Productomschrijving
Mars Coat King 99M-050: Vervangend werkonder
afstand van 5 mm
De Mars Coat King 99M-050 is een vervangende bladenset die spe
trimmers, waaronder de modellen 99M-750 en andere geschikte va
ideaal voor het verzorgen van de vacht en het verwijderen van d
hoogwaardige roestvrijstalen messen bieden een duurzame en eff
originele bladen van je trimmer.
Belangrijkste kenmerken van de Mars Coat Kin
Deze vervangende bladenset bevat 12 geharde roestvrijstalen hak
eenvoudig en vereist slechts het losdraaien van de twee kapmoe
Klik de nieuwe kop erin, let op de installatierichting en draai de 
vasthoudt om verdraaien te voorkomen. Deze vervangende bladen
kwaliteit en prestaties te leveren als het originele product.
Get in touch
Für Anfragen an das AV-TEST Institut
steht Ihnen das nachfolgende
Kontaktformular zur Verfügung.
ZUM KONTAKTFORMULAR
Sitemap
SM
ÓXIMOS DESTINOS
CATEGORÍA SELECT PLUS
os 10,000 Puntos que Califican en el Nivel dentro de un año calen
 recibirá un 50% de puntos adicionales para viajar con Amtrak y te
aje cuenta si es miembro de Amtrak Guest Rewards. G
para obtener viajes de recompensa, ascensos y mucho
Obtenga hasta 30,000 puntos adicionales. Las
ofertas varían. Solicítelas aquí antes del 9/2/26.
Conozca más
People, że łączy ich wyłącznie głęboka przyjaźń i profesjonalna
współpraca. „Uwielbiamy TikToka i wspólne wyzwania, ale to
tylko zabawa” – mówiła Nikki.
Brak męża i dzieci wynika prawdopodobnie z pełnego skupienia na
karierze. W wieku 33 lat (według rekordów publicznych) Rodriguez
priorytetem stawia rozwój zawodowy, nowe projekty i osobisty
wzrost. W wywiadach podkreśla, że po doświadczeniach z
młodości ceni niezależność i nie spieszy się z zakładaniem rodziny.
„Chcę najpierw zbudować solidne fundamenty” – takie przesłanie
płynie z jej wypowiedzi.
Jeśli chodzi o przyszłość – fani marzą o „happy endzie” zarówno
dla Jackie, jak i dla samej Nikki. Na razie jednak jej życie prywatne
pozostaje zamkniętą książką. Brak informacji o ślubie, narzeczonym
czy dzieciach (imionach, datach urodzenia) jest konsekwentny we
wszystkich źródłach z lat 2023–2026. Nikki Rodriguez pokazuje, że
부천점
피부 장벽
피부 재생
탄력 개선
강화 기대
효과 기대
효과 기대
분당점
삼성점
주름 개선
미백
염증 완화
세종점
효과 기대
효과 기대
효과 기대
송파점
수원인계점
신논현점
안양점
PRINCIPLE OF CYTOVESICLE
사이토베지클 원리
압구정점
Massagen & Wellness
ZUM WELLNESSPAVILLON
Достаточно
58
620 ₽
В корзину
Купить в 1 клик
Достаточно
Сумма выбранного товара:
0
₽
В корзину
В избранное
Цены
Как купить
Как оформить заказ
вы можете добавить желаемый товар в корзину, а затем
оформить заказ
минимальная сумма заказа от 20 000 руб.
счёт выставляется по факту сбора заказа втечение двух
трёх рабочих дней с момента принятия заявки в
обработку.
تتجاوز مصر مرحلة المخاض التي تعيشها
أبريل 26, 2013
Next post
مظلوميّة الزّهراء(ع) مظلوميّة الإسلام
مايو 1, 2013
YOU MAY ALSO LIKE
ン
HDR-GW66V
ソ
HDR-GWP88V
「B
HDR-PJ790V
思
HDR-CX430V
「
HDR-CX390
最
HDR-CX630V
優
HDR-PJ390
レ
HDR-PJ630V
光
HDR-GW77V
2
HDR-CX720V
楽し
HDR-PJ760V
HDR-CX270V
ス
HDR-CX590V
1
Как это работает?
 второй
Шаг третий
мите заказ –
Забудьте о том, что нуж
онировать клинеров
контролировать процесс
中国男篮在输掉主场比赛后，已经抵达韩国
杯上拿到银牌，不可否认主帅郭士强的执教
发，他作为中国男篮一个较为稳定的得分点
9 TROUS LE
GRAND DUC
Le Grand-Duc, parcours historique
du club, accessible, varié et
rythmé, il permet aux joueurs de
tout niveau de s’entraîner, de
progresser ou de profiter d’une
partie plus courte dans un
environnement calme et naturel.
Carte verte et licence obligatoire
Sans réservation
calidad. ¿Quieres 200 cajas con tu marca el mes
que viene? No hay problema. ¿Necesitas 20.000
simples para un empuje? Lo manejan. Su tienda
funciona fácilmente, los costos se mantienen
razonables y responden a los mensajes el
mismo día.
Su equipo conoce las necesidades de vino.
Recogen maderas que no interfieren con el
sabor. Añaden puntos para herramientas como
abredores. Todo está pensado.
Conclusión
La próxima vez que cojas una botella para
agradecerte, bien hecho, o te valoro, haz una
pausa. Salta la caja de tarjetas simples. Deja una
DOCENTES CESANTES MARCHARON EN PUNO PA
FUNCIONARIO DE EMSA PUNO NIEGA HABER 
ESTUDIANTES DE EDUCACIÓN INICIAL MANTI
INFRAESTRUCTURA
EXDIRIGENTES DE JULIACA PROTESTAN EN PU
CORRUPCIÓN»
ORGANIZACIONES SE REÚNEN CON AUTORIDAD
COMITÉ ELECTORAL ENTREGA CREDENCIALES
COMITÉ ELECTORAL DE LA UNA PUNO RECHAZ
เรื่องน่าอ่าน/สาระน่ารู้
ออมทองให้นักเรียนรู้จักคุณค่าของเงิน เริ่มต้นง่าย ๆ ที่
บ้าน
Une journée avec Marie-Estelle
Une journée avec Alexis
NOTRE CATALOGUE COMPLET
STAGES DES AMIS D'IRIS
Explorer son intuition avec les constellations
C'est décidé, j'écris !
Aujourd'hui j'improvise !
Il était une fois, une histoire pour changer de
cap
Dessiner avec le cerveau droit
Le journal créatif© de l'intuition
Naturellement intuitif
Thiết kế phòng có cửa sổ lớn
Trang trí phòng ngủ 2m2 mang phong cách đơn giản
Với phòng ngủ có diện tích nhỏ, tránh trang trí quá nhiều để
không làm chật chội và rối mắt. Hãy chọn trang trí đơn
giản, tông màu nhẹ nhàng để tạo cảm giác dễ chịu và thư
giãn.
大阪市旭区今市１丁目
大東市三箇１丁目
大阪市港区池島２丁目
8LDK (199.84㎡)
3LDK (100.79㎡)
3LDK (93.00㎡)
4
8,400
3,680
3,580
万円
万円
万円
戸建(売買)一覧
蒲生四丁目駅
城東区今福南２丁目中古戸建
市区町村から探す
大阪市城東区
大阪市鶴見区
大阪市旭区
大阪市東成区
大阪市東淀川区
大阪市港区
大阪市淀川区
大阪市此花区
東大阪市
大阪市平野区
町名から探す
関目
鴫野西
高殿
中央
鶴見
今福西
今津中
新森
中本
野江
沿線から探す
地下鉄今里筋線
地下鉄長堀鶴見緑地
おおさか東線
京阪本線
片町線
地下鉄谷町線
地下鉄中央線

....

- **Exercise directions**
Put each line of text from all of the records into a JSON list of strings, one string per line, leaving out blank lines.

- **Problem solution**
[
  "Productomschrijving",
  "Mars Coat King 99M-050: Vervangend werkonder",
  "afstand van 5 mm",
  "De Mars Coat King 99M-050 is een vervangende bladenset die spe",
  "trimmers, waaronder de modellen 99M-750 en andere geschikte va",
  "ideaal voor het verzorgen van de vacht en het verwijderen van d",
  "hoogwaardige roestvrijstalen messen bieden een duurzame en eff",
  "originele bladen van je trimmer.",
  "Belangrijkste kenmerken van de Mars Coat Kin",
  "Deze vervangende bladenset bevat 12 geharde roestvrijstalen hak",
  "eenvoudig en vereist slechts het losdraaien van de twee kapmoe",
  "Klik de nieuwe kop erin, let op de installatierichting en draai de ",
  "vasthoudt om verdraaien te voorkomen. Deze vervangende bladen",
  "kwaliteit en prestaties te leveren als het originele product.",
  "Get in touch",
  "Für Anfragen an das AV-TEST Institut",
  "steht Ihnen das nachfolgende",
  "Kontaktformular zur Verfügung.",
  "ZUM KONTAKTFORMULAR",
  "Sitemap",
  "SM",
  "ÓXIMOS DESTINOS",
  "CATEGORÍA SELECT PLUS",
  "os 10,000 Puntos que Califican en el Nivel dentro de un año calen",
  " recibirá un 50% de puntos adicionales para viajar con Amtrak y te",
  "aje cuenta si es miembro de Amtrak Guest Rewards. G",
  "para obtener viajes de recompensa, ascensos y mucho",
  "Obtenga hasta 30,000 puntos adicionales. Las",
  "ofertas varían. Solicítelas aquí antes del 9/2/26.",
  "Conozca más",
  "People, że łączy ich wyłącznie głęboka przyjaźń i profesjonalna",
  "współpraca. „Uwielbiamy TikToka i wspólne wyzwania, ale to",
  "tylko zabawa” – mówiła Nikki.",
  "Brak męża i dzieci wynika prawdopodobnie z pełnego skupienia na",
  "karierze. W wieku 33 lat (według rekordów publicznych) Rodriguez",
  "priorytetem stawia rozwój zawodowy, nowe projekty i osobisty",
  "wzrost. W wywiadach podkreśla, że po doświadczeniach z",
  "młodości ceni niezależność i nie spieszy się z zakładaniem rodziny.",
  "„Chcę najpierw zbudować solidne fundamenty” – takie przesłanie",
  "płynie z jej wypowiedzi.",
  "Jeśli chodzi o przyszłość – fani marzą o „happy endzie” zarówno",
  "dla Jackie, jak i dla samej Nikki. Na razie jednak jej życie prywatne",
  "pozostaje zamkniętą książką. Brak informacji o ślubie, narzeczonym",
  "czy dzieciach (imionach, datach urodzenia) jest konsekwentny we",
  "wszystkich źródłach z lat 2023–2026. Nikki Rodriguez pokazuje, że",
  "부천점",
  "피부 장벽",
  "피부 재생",
  "탄력 개선",
  "강화 기대",
  "효과 기대",
  "효과 기대",
  "분당점",
  "삼성점",
  "주름 개선",
  "미백",
  "염증 완화",
  "세종점",
  "효과 기대",
  "효과 기대",
  "효과 기대",
  "송파점",
  "수원인계점",
  "신논현점",
  "안양점",
  "PRINCIPLE OF CYTOVESICLE",
  "사이토베지클 원리",
  "압구정점",
  "Massagen & Wellness",
  "ZUM WELLNESSPAVILLON",
  "Достаточно",
  "58",
  "620 ₽",
  "В корзину",
  "Купить в 1 клик",
  "Достаточно",
  "Сумма выбранного товара:",
  "0",
  "₽",
  "В корзину",
  "В избранное",
  "Цены",
  "Как купить",
  "Как оформить заказ",
  "вы можете добавить желаемый товар в корзину, а затем",
  "оформить заказ",
  "минимальная сумма заказа от 20 000 руб.",
  "счёт выставляется по факту сбора заказа втечение двух",
  "трёх рабочих дней с момента принятия заявки в",
  "обработку.",
  "تتجاوز مصر مرحلة المخاض التي تعيشها",
  "أبريل 26, 2013",
  "Next post",
  "مظلوميّة الزّهراء(ع) مظلوميّة الإسلام",
  "مايو 1, 2013",
  "YOU MAY ALSO LIKE",
  "ン",
  "HDR-GW66V",
  "ソ",
  "HDR-GWP88V",
  "「B",
  "HDR-PJ790V",
  "思",
  "HDR-CX430V",
  "「",
  "HDR-CX390",
  "最",
  "HDR-CX630V",
  "優",
  "HDR-PJ390",
  "レ",
  "HDR-PJ630V",
  "光",
  "HDR-GW77V",
  "2",
  "HDR-CX720V",
  "楽し",
  "HDR-PJ760V",
  "HDR-CX270V",
  "ス",
  "HDR-CX590V",
  "1",
  "Как это работает?",
  " второй",
  "Шаг третий",
  "мите заказ –",
  "Забудьте о том, что нуж",
  "онировать клинеров",
  "контролировать процесс",
  "中国男篮在输掉主场比赛后，已经抵达韩国",
  "杯上拿到银牌，不可否认主帅郭士强的执教",
  "发，他作为中国男篮一个较为稳定的得分点",
  "9 TROUS LE",
  "GRAND DUC",
  "Le Grand-Duc, parcours historique",
  "du club, accessible, varié et",
  "rythmé, il permet aux joueurs de",
  "tout niveau de s’entraîner, de",
  "progresser ou de profiter d’une",
  "partie plus courte dans un",
  "environnement calme et naturel.",
  "Carte verte et licence obligatoire",
  "Sans réservation",
  "calidad. ¿Quieres 200 cajas con tu marca el mes",
  "que viene? No hay problema. ¿Necesitas 20.000",
  "simples para un empuje? Lo manejan. Su tienda",
  "funciona fácilmente, los costos se mantienen",
  "razonables y responden a los mensajes el",
  "mismo día.",
  "Su equipo conoce las necesidades de vino.",
  "Recogen maderas que no interfieren con el",
  "sabor. Añaden puntos para herramientas como",
  "abredores. Todo está pensado.",
  "Conclusión",
  "La próxima vez que cojas una botella para",
  "agradecerte, bien hecho, o te valoro, haz una",
  "pausa. Salta la caja de tarjetas simples. Deja una",
  "DOCENTES CESANTES MARCHARON EN PUNO PA",
  "FUNCIONARIO DE EMSA PUNO NIEGA HABER ",
  "ESTUDIANTES DE EDUCACIÓN INICIAL MANTI",
  "INFRAESTRUCTURA",
  "EXDIRIGENTES DE JULIACA PROTESTAN EN PU",
  "CORRUPCIÓN»",
  "ORGANIZACIONES SE REÚNEN CON AUTORIDAD",
  "COMITÉ ELECTORAL ENTREGA CREDENCIALES",
  "COMITÉ ELECTORAL DE LA UNA PUNO RECHAZ",
  "เรื่องน่าอ่าน/สาระน่ารู้",
  "ออมทองให้นักเรียนรู้จักคุณค่าของเงิน เริ่มต้นง่าย ๆ ที่",
  "บ้าน",
  "Une journée avec Marie-Estelle",
  "Une journée avec Alexis",
  "NOTRE CATALOGUE COMPLET",
  "STAGES DES AMIS D'IRIS",
  "Explorer son intuition avec les constellations",
  "C'est décidé, j'écris !",
  "Aujourd'hui j'improvise !",
  "Il était une fois, une histoire pour changer de",
  "cap",
  "Dessiner avec le cerveau droit",
  "Le journal créatif© de l'intuition",
  "Naturellement intuitif",
  "Thiết kế phòng có cửa sổ lớn",
  "Trang trí phòng ngủ 2m2 mang phong cách đơn giản",
  "Với phòng ngủ có diện tích nhỏ, tránh trang trí quá nhiều để",
  "không làm chật chội và rối mắt. Hãy chọn trang trí đơn",
  "giản, tông màu nhẹ nhàng để tạo cảm giác dễ chịu và thư",
  "giãn.",
  "大阪市旭区今市１丁目",
  "大東市三箇１丁目",
  "大阪市港区池島２丁目",
  "8LDK (199.84㎡)",
  "3LDK (100.79㎡)",
  "3LDK (93.00㎡)",
  "4",
  "8,400",
  "3,680",
  "3,580",
  "万円",
  "万円",
  "万円",
  "戸建(売買)一覧",
  "蒲生四丁目駅",
  "城東区今福南２丁目中古戸建",
  "市区町村から探す",
  "大阪市城東区",
  "大阪市鶴見区",
  "大阪市旭区",
  "大阪市東成区",
  "大阪市東淀川区",
  "大阪市港区",
  "大阪市淀川区",
  "大阪市此花区",
  "東大阪市",
  "大阪市平野区",
  "町名から探す",
  "関目",
  "鴫野西",
  "高殿",
  "中央",
  "鶴見",
  "今福西",
  "今津中",
  "新森",
  "中本",
  "野江",
  "沿線から探す",
  "地下鉄今里筋線",
  "地下鉄長堀鶴見緑地",
  "おおさか東線",
  "京阪本線",
  "片町線",
  "地下鉄谷町線",
  "地下鉄中央線"
]